🤖 AI Summary
Existing robots face key challenges in lifelong learning: slow task adaptation, planning lacking geometric and physical grounding, and unstable outputs from large language models (LLMs) or vision-language models (VLMs). To address these, we propose a vision-grounded replanning framework integrated with a reusable skill memory module. Our approach leverages VLMs to establish visual grounding of scene geometry and object physical properties, while employing LLMs for knowledge-informed high-level planning. A state-feedback-driven dynamic replanning mechanism enables robust recovery from execution failures, and a skill memory module consolidates successful experiences for cross-task transfer. Evaluated on LIBERO, RLBench, and real robotic platforms, our method significantly improves task success rates and generalization over state-of-the-art baselines. It establishes a reliable, adaptive, and sustainable closed-loop autonomous learning system for robots.
📝 Abstract
Robots trained via Reinforcement Learning (RL) or Imitation Learning (IL) often adapt slowly to new tasks, whereas recent Large Language Models (LLMs) and Vision-Language Models (VLMs) promise knowledge-rich planning from minimal data. Deploying LLMs/VLMs for motion planning, however, faces two key obstacles: (i) symbolic plans are rarely grounded in scene geometry and object physics, and (ii) model outputs can vary for identical prompts, undermining execution reliability. We propose ViReSkill, a framework that pairs vision-grounded replanning with a skill memory for accumulation and reuse. When a failure occurs, the replanner generates a new action sequence conditioned on the current scene, tailored to the observed state.
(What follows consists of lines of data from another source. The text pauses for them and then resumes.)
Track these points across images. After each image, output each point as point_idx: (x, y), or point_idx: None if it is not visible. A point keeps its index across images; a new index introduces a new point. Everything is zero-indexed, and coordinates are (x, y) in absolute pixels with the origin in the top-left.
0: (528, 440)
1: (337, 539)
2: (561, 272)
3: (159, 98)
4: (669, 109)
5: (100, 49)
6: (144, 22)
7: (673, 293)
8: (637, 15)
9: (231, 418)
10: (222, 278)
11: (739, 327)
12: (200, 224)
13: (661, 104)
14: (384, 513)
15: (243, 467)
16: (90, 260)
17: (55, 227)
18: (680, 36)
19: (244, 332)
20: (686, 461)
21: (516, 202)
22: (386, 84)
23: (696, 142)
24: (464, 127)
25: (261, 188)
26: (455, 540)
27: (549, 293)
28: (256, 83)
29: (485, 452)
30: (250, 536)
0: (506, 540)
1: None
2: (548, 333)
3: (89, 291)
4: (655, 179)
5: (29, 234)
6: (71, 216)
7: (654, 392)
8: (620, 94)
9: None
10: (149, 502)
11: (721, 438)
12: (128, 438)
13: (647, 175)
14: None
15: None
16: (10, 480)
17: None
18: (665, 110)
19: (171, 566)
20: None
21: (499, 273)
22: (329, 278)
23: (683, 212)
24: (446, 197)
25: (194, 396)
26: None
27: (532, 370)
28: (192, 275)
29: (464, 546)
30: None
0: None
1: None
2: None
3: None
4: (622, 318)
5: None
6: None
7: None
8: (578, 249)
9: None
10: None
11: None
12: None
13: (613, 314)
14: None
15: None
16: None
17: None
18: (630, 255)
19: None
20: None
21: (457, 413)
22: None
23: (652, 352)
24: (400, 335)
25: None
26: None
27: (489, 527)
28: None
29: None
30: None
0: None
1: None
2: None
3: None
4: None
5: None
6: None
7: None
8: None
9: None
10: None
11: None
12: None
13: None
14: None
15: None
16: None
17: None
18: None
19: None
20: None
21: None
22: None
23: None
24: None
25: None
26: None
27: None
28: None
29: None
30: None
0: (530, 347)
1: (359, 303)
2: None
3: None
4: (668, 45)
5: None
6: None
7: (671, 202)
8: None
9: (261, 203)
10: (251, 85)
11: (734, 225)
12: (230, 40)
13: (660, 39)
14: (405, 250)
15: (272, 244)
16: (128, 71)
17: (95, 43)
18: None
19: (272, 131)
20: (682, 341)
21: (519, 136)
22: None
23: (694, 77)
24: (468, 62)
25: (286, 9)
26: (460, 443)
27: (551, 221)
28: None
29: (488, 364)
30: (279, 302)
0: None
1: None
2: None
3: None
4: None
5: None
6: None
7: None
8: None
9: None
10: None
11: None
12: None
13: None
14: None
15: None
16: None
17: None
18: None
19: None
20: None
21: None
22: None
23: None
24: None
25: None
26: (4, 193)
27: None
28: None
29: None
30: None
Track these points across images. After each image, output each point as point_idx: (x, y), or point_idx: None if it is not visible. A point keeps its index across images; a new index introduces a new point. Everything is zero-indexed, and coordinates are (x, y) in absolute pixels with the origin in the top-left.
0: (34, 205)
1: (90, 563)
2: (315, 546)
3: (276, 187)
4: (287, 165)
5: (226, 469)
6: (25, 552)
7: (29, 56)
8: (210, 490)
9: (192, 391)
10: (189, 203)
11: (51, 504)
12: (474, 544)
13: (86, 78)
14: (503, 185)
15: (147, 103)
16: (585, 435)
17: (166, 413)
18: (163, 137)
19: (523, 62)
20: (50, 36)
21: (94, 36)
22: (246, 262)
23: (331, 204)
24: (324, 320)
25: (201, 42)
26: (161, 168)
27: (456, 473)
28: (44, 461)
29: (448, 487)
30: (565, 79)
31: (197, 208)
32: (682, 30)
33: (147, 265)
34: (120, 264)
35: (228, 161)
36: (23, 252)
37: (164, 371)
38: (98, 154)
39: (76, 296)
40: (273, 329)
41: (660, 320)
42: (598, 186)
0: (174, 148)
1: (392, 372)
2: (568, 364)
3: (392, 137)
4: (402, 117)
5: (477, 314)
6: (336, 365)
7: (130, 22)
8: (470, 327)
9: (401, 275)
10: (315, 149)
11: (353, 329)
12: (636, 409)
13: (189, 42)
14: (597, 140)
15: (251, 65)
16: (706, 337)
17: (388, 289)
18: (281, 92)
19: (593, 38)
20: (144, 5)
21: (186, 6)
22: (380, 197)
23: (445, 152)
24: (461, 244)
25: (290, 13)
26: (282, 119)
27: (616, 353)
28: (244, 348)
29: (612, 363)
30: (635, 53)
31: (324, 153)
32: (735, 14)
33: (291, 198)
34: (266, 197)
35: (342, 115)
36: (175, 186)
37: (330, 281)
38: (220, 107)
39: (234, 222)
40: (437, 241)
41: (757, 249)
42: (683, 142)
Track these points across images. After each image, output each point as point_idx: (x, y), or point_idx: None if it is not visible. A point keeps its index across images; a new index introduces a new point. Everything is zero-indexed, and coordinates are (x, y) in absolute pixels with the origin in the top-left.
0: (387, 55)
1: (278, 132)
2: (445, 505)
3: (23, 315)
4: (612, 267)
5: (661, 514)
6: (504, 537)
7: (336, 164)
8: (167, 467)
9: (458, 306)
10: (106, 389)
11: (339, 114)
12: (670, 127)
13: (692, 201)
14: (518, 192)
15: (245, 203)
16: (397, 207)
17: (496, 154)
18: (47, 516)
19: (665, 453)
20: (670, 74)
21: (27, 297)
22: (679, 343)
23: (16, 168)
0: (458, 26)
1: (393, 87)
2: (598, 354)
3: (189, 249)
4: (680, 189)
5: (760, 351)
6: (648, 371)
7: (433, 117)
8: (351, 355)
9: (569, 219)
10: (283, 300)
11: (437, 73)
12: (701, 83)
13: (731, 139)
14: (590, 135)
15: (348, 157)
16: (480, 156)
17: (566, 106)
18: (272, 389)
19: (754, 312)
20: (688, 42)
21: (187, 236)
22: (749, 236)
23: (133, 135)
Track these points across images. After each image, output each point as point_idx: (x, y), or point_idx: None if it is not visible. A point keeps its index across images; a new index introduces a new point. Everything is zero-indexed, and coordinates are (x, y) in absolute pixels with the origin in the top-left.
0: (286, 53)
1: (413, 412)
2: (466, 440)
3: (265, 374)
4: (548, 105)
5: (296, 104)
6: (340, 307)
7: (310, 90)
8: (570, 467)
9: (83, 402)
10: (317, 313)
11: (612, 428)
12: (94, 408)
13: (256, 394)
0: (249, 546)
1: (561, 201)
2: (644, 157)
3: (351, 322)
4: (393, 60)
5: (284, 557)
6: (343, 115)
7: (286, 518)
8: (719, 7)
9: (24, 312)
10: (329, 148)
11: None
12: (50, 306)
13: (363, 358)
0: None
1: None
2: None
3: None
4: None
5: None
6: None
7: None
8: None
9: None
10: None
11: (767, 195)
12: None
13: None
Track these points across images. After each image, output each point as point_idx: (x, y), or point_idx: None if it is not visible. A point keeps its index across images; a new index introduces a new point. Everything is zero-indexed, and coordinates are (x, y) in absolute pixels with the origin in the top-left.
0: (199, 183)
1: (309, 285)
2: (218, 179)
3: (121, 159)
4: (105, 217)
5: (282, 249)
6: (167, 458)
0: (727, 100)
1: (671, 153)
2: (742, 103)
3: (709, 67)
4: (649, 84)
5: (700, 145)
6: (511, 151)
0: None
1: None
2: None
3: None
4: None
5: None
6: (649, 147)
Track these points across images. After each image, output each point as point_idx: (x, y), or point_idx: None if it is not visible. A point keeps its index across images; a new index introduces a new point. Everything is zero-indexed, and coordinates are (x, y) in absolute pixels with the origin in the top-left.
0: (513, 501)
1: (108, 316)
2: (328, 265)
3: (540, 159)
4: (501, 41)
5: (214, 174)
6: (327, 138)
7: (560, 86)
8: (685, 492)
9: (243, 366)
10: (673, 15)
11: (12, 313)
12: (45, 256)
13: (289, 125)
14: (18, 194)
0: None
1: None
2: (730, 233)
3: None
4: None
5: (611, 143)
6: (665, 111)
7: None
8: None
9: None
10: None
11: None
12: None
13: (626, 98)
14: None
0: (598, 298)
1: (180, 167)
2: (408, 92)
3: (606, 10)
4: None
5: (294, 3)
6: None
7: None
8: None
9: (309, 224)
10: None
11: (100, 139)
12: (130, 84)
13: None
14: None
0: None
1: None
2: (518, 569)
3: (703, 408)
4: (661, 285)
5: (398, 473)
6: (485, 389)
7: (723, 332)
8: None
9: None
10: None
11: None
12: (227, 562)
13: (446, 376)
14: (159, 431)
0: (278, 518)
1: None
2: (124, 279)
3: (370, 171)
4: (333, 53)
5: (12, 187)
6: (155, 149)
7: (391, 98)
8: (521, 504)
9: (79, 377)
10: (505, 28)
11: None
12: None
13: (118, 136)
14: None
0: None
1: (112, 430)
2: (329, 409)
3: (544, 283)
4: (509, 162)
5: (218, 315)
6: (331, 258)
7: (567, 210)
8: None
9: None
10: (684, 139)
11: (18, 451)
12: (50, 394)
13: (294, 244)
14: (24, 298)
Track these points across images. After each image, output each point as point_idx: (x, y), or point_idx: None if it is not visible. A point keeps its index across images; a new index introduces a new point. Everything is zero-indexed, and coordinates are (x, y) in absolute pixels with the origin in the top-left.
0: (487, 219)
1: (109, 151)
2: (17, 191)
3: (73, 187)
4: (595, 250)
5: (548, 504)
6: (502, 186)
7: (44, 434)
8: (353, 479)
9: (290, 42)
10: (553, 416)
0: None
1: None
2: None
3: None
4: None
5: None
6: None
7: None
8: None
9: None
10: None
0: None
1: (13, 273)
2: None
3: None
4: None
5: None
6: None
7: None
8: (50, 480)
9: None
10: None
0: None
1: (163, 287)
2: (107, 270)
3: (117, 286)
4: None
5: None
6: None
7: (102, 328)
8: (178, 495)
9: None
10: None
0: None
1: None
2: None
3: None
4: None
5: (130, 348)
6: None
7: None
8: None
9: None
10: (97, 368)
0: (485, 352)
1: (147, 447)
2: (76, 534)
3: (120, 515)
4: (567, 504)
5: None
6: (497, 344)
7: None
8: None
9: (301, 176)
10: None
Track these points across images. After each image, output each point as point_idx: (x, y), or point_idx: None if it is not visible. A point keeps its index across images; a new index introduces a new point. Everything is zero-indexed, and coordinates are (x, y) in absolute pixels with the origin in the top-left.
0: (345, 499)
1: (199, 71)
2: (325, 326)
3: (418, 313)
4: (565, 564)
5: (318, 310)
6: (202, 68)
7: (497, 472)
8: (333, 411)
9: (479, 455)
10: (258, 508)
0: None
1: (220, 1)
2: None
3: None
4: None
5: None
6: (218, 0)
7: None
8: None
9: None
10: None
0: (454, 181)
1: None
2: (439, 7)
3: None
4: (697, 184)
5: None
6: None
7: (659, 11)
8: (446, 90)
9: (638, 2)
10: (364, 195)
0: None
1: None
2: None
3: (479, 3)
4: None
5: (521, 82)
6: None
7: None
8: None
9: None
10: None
On success, the executed plan is stored as a reusable skill and replayed in future encounters without additional calls to LLMs/VLMs. This feedback loop enables autonomous continual learning: each attempt immediately expands the skill set and stabilizes subsequent executions. We evaluate ViReSkill on simulators such as LIBERO and RLBench as well as on a physical robot. Across all settings, it consistently outperforms conventional baselines in task success rate, demonstrating robust sim-to-real generalization.